Berdasarkan catatan Kementerian Kesehatan, saat ini Indonesia hanya mampu “mencetak” kurang lebih 2.700 dokter spesialis tiap tahun. Capaian ini masih sangat jauh dari target, yaitu menambah 32.000 dokter spesialis setiap tahunnya.
Akibatnya, terjadi hambatan dalam penyediaan layanan kesehatan dan penanganan penyakit katastropik, seperti stroke, kanker, jantung, dan gagal ginjal. Bukan hanya jumlahnya yang jauh dari target, distribusi dokter spesialis juga masih belum merata.
Per 1 Mei 2025, jumlah tenaga medis yang ter-registrasi aktif di Indonesia berjumlah 267.001 orang. Dari jumlah tersebut, 164.876 orang merupakan dokter, 52.929 dokter spesialis, 43.429 dokter gigi, dan 5.767 dokter gigi spesialis.

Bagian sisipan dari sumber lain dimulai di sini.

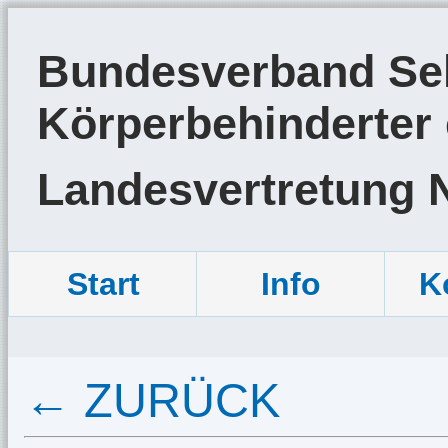
Bundesverband Sel
Körperbehinderter 
Landesvertretung 
Start
Info
K
← ZURÜCK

Akan tetapi, masih tampak jelas perbedaan jumlah tenaga medis di Indonesia, yang masih terkonsentrasi di Pulau Jawa.
“Kenapa nggak ada dokter disana (Daerah Tertinggal, Perbatasan, dan Kepulauan (DTPK))? Karena sentra pendidikan kita di Jawa, pesertanya pun kebanyakan orang Jawa,” tutur Menteri Kesehatan Budi Gunadi Sadikin dalam Rapat Kerja Bersama Komisi IX DPR RI (29/4).
Indonesia Perlu Cara Baru untuk Cetak Dokter Spesialis
Menteri Kesehatan mengungkapkan, salah satu hambatan dalam menambah dokter spesialis di Indonesia adalah cara rekrutmennya.
“Di semua negara, pendidikan spesialis adalah pendidikan profesi. Di Indonesia, itu adalah pendidikan akademik. Itu membuat prosesnya berbeda dan kecepatan produksinya juga jauh berbeda,” tutur Budi.
Selain itu, menurut Kementerian Kesehatan, pendidikan spesialis di Indonesia terlalu mahal, sehingga hanya dapat diterima oleh orang-orang dengan ekonomi kelas atas. Masalah lainnya, tidak banyak tenaga medis yang akhirnya mau bekerja di daerah lain, terutama daerah 3T.
Sebelumnya, Program Pendayagunaan Dokter Spesialis (PGDS) diluncurkan untuk meratakan distribusi. Sayangnya, hanya 16% lulusan dokter spesialis setiap tahunnya yang berpartisipasi dalam program ini.
Hal ini menunjukkan rendahnya minat dokter spesialis untuk bekerja di DTPK.
Untuk menutup hal itu, Kementerian Kesehatan mengatur proses rekrutmen baru, yaitu dengan merekrut dokter-dokter di daerah untuk melakukan pendidikan spesialis. Program ini sudah dijalankan sejak paruh kedua 2024 lalu.
Peserta PPDS di RSPPU akan mendapatkan sejumlah manfaat, yaitu tidak perlu membayar uang kuliah, berstatus pegawai RSPPU, dan mendapat bantuan biaya hidup Rp5-10 juta per bulan.
PPDS berbasis Rumah Sakit Pendidikan sebagai Penyelenggara Utama (RSPPU) atau hospital based ini diadopsi dari beberapa negara lain, seperti Inggris, Singapura, dan Amerika Serikat.
Sistem PPDS hospital based ini berjalan beriringan dengan PPDS yang saat ini dijalankan oleh universitas.
Indonesia tengah membangun 66 rumah sakit di sejumlah kabupaten/kota, dengan fasilitas kesehatan yang lebih lengkap dan modern. Untuk itu, kuantitas ideal dari tenaga medis juga diperlukan untuk memberikan layanan optimal.